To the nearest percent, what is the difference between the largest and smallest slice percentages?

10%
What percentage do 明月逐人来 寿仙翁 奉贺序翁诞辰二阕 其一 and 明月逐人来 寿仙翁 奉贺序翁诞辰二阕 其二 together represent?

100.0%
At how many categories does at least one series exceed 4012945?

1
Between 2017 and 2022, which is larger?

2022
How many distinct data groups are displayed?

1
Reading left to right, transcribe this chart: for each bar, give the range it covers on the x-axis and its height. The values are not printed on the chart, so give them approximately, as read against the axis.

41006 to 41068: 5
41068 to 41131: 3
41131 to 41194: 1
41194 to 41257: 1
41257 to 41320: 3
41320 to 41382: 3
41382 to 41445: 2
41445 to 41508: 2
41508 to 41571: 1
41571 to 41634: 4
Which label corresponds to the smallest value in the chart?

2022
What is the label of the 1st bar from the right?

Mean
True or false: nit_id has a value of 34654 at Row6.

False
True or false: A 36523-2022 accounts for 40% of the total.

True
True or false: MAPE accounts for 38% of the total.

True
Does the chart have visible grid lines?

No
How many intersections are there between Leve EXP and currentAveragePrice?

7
+++
Exercise brief: Reproduce every one of the records above line for line, with no changes to wording, numbers, or punctuation.

Output below:
To the nearest percent, what is the difference between the largest and smallest slice percentages?

10%
What percentage do 明月逐人来 寿仙翁 奉贺序翁诞辰二阕 其一 and 明月逐人来 寿仙翁 奉贺序翁诞辰二阕 其二 together represent?

100.0%
At how many categories does at least one series exceed 4012945?

1
Between 2017 and 2022, which is larger?

2022
How many distinct data groups are displayed?

1
Reading left to right, transcribe this chart: for each bar, give the range it covers on the x-axis and its height. The values are not printed on the chart, so give them approximately, as read against the axis.

41006 to 41068: 5
41068 to 41131: 3
41131 to 41194: 1
41194 to 41257: 1
41257 to 41320: 3
41320 to 41382: 3
41382 to 41445: 2
41445 to 41508: 2
41508 to 41571: 1
41571 to 41634: 4
Which label corresponds to the smallest value in the chart?

2022
What is the label of the 1st bar from the right?

Mean
True or false: nit_id has a value of 34654 at Row6.

False
True or false: A 36523-2022 accounts for 40% of the total.

True
True or false: MAPE accounts for 38% of the total.

True
Does the chart have visible grid lines?

No
How many intersections are there between Leve EXP and currentAveragePrice?

7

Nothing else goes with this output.